### [Stored data]
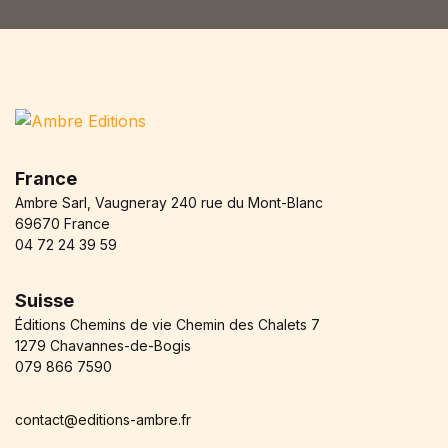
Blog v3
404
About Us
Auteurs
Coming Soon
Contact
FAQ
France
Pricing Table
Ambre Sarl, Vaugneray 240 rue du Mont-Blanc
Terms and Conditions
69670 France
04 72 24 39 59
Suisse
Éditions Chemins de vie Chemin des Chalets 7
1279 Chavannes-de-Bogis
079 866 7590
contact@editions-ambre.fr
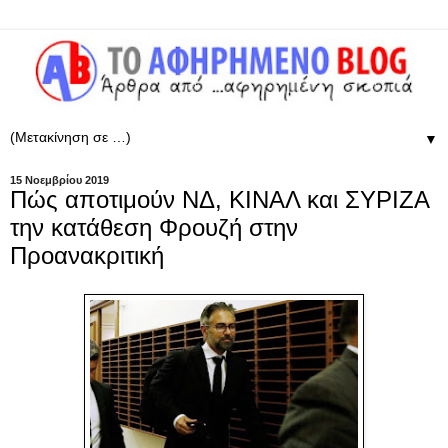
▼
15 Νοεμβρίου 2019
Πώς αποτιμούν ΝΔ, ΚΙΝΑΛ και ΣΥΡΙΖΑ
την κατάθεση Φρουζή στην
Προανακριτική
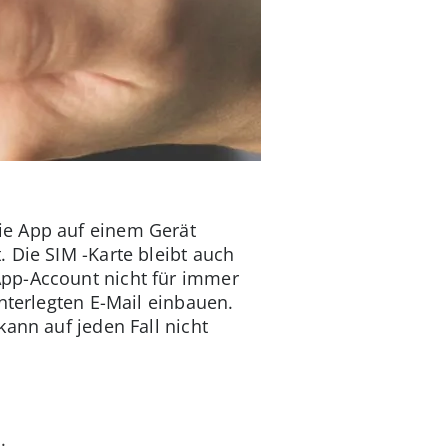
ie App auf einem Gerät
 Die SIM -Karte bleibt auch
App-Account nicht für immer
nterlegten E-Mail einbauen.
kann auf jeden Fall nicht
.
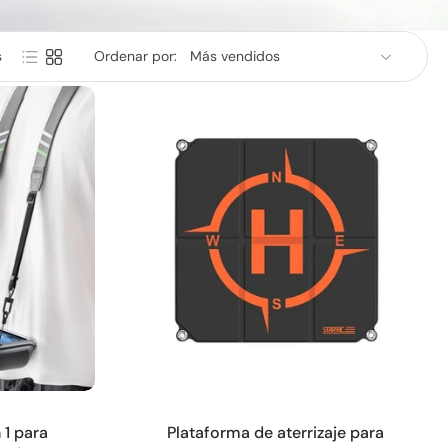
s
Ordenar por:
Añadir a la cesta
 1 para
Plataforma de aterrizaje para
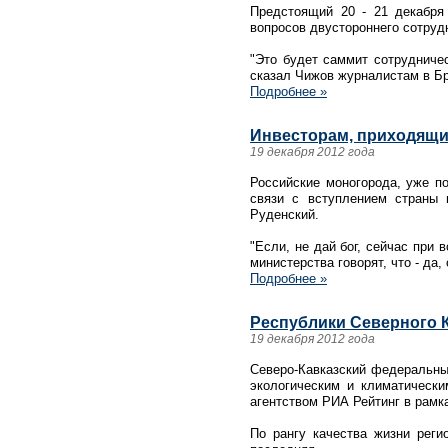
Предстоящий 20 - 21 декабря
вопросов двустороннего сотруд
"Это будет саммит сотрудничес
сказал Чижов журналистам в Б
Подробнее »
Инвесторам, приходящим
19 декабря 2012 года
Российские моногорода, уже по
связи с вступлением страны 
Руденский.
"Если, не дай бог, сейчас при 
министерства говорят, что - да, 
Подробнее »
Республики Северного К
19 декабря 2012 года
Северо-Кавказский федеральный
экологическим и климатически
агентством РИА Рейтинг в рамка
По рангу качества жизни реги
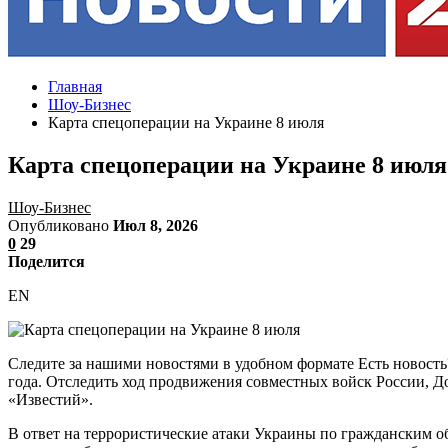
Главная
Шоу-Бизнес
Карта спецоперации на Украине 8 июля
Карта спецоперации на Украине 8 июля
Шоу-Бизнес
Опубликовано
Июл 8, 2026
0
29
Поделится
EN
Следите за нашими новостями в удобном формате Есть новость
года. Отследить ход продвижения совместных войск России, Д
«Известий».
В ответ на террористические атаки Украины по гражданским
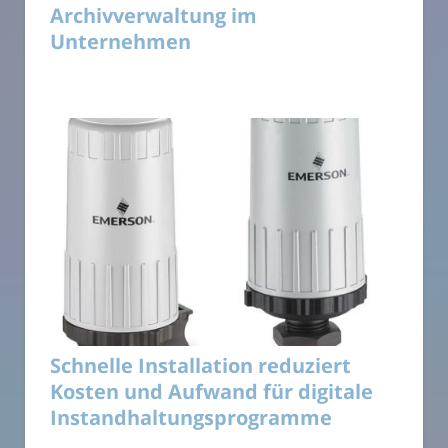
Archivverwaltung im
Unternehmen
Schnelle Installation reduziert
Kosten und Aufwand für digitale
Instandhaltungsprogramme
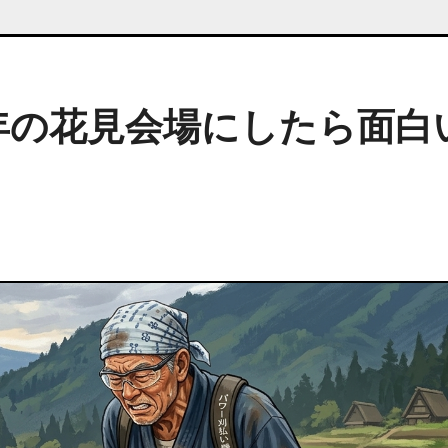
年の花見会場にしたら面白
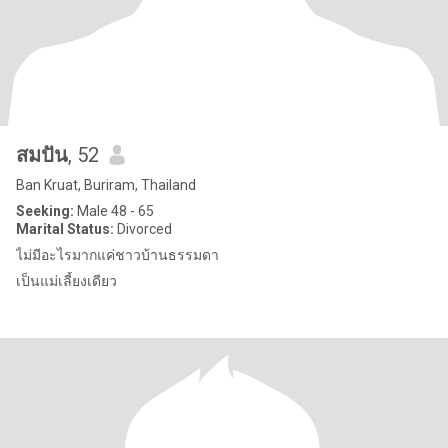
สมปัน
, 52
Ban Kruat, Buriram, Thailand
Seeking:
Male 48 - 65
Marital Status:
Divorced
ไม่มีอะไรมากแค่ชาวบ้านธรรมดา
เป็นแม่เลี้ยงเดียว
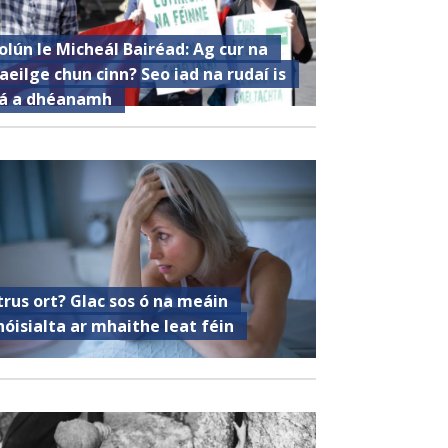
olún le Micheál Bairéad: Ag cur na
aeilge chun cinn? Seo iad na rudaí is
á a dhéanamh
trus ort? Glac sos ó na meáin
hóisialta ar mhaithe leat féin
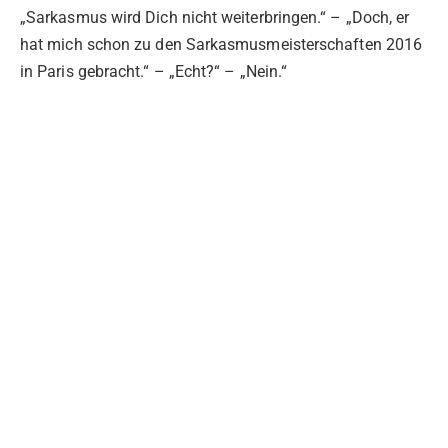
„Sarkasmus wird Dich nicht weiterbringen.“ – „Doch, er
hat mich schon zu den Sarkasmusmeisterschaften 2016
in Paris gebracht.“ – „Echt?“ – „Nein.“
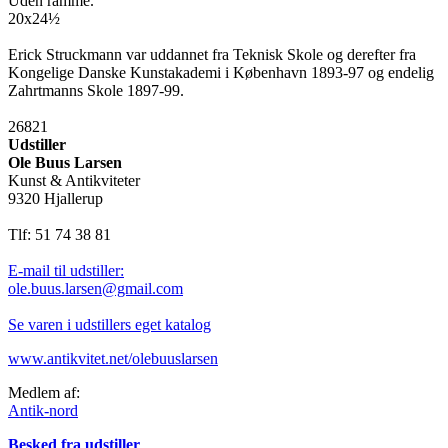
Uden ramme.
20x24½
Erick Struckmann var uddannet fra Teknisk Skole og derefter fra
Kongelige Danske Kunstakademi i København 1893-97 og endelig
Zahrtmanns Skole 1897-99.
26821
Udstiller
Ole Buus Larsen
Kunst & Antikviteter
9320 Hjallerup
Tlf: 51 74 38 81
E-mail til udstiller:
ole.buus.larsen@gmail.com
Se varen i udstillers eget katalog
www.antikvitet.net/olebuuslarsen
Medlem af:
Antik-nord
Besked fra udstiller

### [Activity]
Repeat the text of all the records above word for word, line by line, and leave out the pictures.

### [Solved problem]
Blog v3
404
About Us
Auteurs
Coming Soon
Contact
FAQ
France
Pricing Table
Ambre Sarl, Vaugneray 240 rue du Mont-Blanc
Terms and Conditions
69670 France
04 72 24 39 59
Suisse
Éditions Chemins de vie Chemin des Chalets 7
1279 Chavannes-de-Bogis
079 866 7590
contact@editions-ambre.fr
▼
15 Νοεμβρίου 2019
Πώς αποτιμούν ΝΔ, ΚΙΝΑΛ και ΣΥΡΙΖΑ
την κατάθεση Φρουζή στην
Προανακριτική
ie App auf einem Gerät
 Die SIM -Karte bleibt auch
App-Account nicht für immer
nterlegten E-Mail einbauen.
kann auf jeden Fall nicht
.
s
Ordenar por:
Añadir a la cesta
 1 para
Plataforma de aterrizaje para
Предстоящий 20 - 21 декабря
вопросов двустороннего сотруд
"Это будет саммит сотрудничес
сказал Чижов журналистам в Б
Подробнее »
Инвесторам, приходящим
19 декабря 2012 года
Российские моногорода, уже по
связи с вступлением страны 
Руденский.
"Если, не дай бог, сейчас при 
министерства говорят, что - да, 
Подробнее »
Республики Северного К
19 декабря 2012 года
Северо-Кавказский федеральный
экологическим и климатически
агентством РИА Рейтинг в рамка
По рангу качества жизни реги
Главная
Шоу-Бизнес
Карта спецоперации на Украине 8 июля
Карта спецоперации на Украине 8 июля
Шоу-Бизнес
Опубликовано
Июл 8, 2026
0
29
Поделится
EN
Следите за нашими новостями в удобном формате Есть новость
года. Отследить ход продвижения совместных войск России, Д
«Известий».
В ответ на террористические атаки Украины по гражданским
Archivverwaltung im
Unternehmen
Schnelle Installation reduziert
Kosten und Aufwand für digitale
Instandhaltungsprogramme
年の花見会場にしたら面白
สมปัน
, 52
Ban Kruat, Buriram, Thailand
Seeking:
Male 48 - 65
Marital Status:
Divorced
ไม่มีอะไรมากแค่ชาวบ้านธรรมดา
เป็นแม่เลี้ยงเดียว
olún le Micheál Bairéad: Ag cur na
aeilge chun cinn? Seo iad na rudaí is
á a dhéanamh
trus ort? Glac sos ó na meáin
hóisialta ar mhaithe leat féin
„Sarkasmus wird Dich nicht weiterbringen.“ – „Doch, er
hat mich schon zu den Sarkasmusmeisterschaften 2016
in Paris gebracht.“ – „Echt?“ – „Nein.“
Uden ramme.
20x24½
Erick Struckmann var uddannet fra Teknisk Skole og derefter fra
Kongelige Danske Kunstakademi i København 1893-97 og endelig
Zahrtmanns Skole 1897-99.
26821
Udstiller
Ole Buus Larsen
Kunst & Antikviteter
9320 Hjallerup
Tlf: 51 74 38 81
E-mail til udstiller:
ole.buus.larsen@gmail.com
Se varen i udstillers eget katalog
www.antikvitet.net/olebuuslarsen
Medlem af:
Antik-nord
Besked fra udstiller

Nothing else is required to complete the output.